Frosted Papaya vs Purbeck Stone
Frosted Papaya is a Dulux color while Purbeck Stone comes from Farrow & Ball. Hue-wise, Frosted Papaya belongs to the beige-pink family and Purbeck Stone to the greige-grey family. At LRV 52 vs 31, Purbeck Stone will read as the brighter of the two — a 21-point gap that matters most in north-facing or low-light rooms. They share a warm quality — useful to know if you're layering them in the same space. At ΔE 38.4, these are genuinely distinct colors — a strong contrast if used together, or a meaningful choice between two different directions. Below you'll find 3 real-room photo comparisons where both colors appear side by side, plus 5 simulated room previews.
Frosted Papaya vs Purbeck Stone in Real Spaces
3 real rooms side by side. Seeing Frosted Papaya and Purbeck Stone in actual rooms makes the difference concrete; browse the spaces below to get a feel for how each color lives on a wall.
Bedroom
Bedroom walls are often seen under warm artificial light, a context that shifts both colors from how they look on a chip. The LRV gap is large enough that Purbeck Stone will make the room feel meaningfully brighter than Frosted Papaya would.
Dining Room
Dining room light is typically the warmest in the house, which shifts both colors toward the red end of the spectrum compared to daylight. Purbeck Stone reflects noticeably more light off the walls, making the space read more open than Frosted Papaya.
Bathroom
Bathrooms amplify color — the enclosed space and reflective surfaces make what reads subtle elsewhere feel more present here. The LRV gap is large enough that Purbeck Stone will make the room feel meaningfully brighter than Frosted Papaya would.
Color Details
Frosted Papaya vs Purbeck Stone Simulated Comparison
5 simulated room previews — drag the slider on each to see Frosted Papaya on one side and Purbeck Stone on the other.

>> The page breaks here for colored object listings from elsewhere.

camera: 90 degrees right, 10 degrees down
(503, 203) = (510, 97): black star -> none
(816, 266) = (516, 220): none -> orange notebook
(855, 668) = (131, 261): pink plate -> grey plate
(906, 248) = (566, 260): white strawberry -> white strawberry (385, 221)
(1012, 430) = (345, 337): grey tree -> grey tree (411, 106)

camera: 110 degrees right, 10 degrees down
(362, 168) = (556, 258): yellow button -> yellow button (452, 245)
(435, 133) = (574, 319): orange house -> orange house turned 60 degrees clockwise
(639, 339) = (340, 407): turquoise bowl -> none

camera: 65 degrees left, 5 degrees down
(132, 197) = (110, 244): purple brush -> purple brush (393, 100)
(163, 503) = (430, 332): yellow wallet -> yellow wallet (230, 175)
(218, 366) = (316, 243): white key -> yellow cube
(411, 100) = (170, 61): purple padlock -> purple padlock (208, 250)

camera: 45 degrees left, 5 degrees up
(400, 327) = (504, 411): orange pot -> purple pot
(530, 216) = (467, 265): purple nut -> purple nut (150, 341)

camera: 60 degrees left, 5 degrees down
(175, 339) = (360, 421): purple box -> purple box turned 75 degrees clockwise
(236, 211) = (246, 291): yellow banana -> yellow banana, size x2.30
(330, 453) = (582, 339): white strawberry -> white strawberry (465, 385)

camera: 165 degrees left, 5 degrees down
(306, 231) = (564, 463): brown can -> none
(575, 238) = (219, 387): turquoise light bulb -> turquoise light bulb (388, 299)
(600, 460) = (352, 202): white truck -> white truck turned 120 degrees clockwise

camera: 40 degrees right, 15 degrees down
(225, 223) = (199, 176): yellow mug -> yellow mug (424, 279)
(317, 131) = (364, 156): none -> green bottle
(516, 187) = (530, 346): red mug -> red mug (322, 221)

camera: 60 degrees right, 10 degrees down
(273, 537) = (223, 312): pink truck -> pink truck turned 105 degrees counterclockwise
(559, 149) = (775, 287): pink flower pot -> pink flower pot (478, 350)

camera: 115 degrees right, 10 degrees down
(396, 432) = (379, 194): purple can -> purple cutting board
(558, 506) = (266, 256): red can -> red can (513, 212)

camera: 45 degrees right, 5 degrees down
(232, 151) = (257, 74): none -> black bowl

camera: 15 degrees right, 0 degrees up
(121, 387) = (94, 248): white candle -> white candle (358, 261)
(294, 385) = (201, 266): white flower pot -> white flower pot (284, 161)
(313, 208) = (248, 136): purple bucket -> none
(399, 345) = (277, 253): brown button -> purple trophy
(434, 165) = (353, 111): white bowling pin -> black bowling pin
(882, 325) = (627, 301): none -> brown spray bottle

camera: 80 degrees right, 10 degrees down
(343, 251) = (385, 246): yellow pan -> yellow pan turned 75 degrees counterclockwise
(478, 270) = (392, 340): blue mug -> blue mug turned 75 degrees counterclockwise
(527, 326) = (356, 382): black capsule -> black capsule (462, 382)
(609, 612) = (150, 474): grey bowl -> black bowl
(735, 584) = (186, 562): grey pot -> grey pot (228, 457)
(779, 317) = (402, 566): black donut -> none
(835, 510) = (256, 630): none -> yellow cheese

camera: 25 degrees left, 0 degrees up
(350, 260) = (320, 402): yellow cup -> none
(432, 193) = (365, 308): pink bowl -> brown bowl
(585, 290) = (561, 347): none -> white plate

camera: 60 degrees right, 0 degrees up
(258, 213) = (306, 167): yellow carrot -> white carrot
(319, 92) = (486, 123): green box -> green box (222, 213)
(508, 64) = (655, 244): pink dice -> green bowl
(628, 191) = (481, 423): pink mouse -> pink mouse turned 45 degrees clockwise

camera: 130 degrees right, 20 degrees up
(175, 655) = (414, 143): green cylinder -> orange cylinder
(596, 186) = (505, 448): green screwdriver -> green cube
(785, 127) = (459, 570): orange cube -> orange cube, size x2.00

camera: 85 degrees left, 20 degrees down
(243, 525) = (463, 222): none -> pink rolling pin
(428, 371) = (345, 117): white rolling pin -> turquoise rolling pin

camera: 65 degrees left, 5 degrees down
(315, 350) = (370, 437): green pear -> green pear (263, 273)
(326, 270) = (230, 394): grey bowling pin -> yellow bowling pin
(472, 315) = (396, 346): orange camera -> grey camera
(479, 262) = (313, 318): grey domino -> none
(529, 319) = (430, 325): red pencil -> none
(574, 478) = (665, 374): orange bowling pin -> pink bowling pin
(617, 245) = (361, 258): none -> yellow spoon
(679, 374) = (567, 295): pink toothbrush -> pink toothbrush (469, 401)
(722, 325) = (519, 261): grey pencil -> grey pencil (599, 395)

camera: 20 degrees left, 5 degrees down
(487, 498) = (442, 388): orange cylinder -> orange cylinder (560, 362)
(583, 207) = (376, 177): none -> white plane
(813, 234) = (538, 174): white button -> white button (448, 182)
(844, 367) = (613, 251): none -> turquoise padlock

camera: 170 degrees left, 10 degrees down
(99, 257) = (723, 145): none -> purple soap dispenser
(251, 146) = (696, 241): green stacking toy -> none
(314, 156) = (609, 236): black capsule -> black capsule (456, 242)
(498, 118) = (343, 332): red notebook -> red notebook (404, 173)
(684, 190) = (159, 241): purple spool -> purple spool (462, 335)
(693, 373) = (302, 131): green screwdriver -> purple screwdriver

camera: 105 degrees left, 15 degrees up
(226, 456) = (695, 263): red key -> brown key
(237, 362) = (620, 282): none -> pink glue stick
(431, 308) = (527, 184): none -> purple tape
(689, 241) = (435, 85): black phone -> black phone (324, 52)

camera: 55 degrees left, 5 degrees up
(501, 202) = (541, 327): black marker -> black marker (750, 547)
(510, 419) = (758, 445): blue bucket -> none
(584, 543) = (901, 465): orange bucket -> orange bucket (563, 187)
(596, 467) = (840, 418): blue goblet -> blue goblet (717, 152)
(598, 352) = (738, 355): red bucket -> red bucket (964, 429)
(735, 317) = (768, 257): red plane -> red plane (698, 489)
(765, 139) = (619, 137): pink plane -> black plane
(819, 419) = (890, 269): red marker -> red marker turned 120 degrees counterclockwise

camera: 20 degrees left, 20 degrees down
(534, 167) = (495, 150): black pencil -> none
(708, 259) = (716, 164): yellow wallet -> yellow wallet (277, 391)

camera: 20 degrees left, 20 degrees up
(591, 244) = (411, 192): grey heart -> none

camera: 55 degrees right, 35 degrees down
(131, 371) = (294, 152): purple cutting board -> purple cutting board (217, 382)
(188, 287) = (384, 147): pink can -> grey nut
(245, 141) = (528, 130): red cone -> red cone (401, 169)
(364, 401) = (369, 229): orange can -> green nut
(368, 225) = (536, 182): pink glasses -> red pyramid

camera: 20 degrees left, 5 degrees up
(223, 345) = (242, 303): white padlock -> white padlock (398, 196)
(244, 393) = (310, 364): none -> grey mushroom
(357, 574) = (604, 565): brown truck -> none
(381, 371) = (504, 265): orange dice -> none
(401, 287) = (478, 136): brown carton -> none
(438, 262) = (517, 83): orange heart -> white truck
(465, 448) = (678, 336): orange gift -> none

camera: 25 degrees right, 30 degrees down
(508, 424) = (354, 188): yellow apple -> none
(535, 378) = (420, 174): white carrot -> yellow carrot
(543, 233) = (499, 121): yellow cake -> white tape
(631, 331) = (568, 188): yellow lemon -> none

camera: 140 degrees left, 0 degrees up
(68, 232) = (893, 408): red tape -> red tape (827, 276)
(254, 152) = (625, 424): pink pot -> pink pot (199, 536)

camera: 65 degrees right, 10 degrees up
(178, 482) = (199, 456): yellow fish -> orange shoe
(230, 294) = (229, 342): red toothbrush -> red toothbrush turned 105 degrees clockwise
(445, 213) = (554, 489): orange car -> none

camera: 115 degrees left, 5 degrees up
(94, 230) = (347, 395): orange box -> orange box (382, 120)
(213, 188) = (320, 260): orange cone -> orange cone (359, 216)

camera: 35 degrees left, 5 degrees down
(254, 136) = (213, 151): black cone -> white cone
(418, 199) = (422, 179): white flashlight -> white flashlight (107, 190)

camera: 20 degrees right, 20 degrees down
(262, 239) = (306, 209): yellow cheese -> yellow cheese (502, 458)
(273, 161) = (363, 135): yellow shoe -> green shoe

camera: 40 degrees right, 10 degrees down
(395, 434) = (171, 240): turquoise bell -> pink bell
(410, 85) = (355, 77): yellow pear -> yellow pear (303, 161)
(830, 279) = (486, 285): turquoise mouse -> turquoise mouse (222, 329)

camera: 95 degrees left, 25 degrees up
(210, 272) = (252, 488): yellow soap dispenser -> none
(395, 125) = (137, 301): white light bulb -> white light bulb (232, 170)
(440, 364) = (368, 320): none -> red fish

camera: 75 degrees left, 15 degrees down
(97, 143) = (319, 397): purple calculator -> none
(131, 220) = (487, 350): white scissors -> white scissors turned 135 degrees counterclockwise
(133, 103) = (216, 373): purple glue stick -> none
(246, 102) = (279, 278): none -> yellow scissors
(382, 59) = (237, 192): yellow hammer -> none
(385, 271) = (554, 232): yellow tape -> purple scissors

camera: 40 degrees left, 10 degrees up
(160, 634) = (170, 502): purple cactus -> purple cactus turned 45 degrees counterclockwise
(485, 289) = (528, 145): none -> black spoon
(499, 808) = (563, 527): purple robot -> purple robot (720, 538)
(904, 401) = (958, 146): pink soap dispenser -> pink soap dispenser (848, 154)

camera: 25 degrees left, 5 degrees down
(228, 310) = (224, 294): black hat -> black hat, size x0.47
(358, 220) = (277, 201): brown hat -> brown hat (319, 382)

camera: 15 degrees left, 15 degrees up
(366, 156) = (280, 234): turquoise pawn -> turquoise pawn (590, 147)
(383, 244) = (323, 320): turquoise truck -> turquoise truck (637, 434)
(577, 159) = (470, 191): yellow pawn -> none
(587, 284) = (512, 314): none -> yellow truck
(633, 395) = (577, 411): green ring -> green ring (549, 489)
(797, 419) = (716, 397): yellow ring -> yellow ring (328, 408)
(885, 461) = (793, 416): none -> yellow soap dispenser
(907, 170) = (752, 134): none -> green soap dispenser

Digital color is approximate. These simulations are generated from the manufacturer's hex values and overlaid on grayscale room photos — your screen's calibration, brightness, and viewing angle all affect how they render. Before committing to either color, test physical samples in your own space under the light you actually live with.
More Frosted Papaya comparisons
See how Frosted Papaya stacks up against other well-photographed colors across different brands and tones.